• [What this exercise asks]
a - Write out the passage of the forum thread on aquarium houseplants starting with "If you can grow" and going on through "will do fine.", renaming "tillandsia" as "air plants".
b - In the forum thread on aquarium houseplants, which plant does JJ09 name as the best, fastest-growing one?

• [Exercise text]
If you can grow it hydroponic, you can put it in the HOB. Some may do better than others. You can float your tillandsia in tank water for a half hour, and they will appreciate the fertilizer in the water (I do this with orchids too), but be sure to dry them well or they might get fungus.

Your bamboo (which I assume is dracena?) will do smashingly. Pothos works a dream. Many spathe-flowers, particularly in the arum family like dwarf calla and peace lily, will do well too. Water iris (not terrestrial tuber or bulb type) will work. Most houseplants that love water will do fine.


----------



## Kubla (Jan 5, 2014)

I'm curious what succulents you've had luck with hydroponically. I know you can have success with some type of hydroponic systems but I'm not aware of any cactus or succulent that will survive with the roots constantly wet.


----------



## Kehy (Feb 5, 2012)

This list should be a great help to you: http://www.plantedtank.net/forums/25-riparium-terrarium-vivarium/951834-riparium-plant-list.html

But you can use tons of houseplants in the aquarium, provided you only get their feet wet. 

Personally I've had good luck with:
Prayer plants
fuchsias
coleus
hibiscus (some)
spider plants
pothos

Basically anything that can root in water. Don't use any plant with milky sap! It's poisonous


----------



## JJ09 (Sep 11, 2014)

I wouldn't do it with any succulents- I think they will rot. Even spider plants (in my experience) prefer to dry out periodically. I use houseplants stems on the back of one of my tanks- and before used to keep them in an HOB. For me the best, fastest-growing plant is sweet potato vine. Coleus and pothos did well too. I still have pothos on the back of my 20H.


----------

[Pose estimation data]

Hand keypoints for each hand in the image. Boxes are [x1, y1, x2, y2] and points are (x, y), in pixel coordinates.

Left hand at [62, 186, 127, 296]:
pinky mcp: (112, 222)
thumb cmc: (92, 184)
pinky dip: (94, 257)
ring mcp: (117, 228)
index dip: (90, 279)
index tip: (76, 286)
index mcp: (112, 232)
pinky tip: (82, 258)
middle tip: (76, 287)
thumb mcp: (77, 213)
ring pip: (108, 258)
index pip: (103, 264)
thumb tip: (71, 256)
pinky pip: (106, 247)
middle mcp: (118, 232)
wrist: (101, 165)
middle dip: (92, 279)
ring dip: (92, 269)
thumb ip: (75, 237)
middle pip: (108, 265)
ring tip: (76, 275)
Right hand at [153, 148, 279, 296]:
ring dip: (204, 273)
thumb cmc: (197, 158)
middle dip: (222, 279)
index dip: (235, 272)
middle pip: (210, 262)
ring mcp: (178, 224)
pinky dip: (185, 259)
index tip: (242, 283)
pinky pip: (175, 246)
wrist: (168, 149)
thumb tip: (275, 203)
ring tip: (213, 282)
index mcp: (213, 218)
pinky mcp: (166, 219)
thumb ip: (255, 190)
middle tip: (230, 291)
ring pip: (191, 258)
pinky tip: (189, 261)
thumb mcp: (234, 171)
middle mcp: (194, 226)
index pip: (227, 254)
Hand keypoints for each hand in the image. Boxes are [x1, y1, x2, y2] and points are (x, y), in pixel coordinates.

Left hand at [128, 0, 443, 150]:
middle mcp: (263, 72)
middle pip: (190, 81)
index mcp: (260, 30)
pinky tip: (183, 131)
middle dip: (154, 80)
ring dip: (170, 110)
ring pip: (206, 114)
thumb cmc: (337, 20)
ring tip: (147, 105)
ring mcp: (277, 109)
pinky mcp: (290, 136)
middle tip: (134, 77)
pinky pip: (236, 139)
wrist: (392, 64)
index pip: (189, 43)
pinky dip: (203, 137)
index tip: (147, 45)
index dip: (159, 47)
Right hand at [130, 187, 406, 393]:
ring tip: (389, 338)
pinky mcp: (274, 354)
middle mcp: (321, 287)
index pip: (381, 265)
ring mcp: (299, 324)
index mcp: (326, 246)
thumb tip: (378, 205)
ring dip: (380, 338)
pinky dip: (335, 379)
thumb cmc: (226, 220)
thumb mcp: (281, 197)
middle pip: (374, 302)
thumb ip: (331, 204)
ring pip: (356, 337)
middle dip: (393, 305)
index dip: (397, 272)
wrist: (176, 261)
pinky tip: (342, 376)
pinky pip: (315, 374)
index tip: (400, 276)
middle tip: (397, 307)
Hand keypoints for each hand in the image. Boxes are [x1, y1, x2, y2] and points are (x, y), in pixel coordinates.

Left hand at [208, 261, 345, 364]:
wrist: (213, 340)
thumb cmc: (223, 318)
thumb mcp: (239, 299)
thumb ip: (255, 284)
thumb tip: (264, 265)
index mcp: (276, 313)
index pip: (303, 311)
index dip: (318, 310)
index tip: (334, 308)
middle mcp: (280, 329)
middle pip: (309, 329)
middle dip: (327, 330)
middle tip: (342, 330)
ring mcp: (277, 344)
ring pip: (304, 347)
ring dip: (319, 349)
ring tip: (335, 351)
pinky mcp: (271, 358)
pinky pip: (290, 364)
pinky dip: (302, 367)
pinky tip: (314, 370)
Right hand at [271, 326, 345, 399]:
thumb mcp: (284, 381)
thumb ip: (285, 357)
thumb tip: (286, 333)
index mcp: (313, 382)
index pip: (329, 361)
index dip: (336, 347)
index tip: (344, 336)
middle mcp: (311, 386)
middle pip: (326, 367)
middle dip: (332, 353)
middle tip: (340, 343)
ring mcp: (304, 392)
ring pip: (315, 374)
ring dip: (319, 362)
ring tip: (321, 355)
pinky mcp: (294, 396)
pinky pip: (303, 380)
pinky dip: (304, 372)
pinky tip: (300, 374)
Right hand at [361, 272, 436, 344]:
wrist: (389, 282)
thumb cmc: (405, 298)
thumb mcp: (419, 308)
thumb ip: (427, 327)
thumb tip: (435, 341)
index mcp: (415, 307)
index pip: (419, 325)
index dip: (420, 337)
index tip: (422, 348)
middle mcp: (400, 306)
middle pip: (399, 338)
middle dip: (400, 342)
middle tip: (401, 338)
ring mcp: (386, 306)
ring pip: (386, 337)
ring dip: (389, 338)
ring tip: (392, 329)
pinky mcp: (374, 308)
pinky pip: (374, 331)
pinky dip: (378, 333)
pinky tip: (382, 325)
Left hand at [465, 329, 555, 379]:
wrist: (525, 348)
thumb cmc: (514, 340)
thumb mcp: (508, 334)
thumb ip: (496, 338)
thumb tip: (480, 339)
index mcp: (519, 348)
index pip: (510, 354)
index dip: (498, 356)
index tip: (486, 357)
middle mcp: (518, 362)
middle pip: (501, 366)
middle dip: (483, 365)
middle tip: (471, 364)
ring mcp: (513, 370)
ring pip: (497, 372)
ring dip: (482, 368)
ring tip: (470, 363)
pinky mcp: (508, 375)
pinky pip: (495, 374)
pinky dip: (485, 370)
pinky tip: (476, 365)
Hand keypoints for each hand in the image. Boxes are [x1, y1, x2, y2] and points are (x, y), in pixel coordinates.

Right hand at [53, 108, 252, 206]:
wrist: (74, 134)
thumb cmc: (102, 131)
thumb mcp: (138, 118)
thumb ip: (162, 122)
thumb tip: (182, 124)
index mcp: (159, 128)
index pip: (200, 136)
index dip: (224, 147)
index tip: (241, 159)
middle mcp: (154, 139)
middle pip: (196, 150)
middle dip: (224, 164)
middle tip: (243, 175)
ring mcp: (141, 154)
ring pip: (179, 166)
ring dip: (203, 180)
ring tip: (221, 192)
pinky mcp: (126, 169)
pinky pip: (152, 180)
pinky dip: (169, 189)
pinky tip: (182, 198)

• [Responses per task]
a -
If you can grow it hydroponic, you can put it in the HOB. Some may do better than others. You can float your air plants in tank water for a half hour, and they will appreciate the fertilizer in the water (I do this with orchids too), but be sure to dry them well or they might get fungus.

Your bamboo (which I assume is dracena?) will do smashingly. Pothos works a dream. Many spathe-flowers, particularly in the arum family like dwarf calla and peace lily, will do well too. Water iris (not terrestrial tuber or bulb type) will work. Most houseplants that love water will do fine.

b - Sweet potato vine.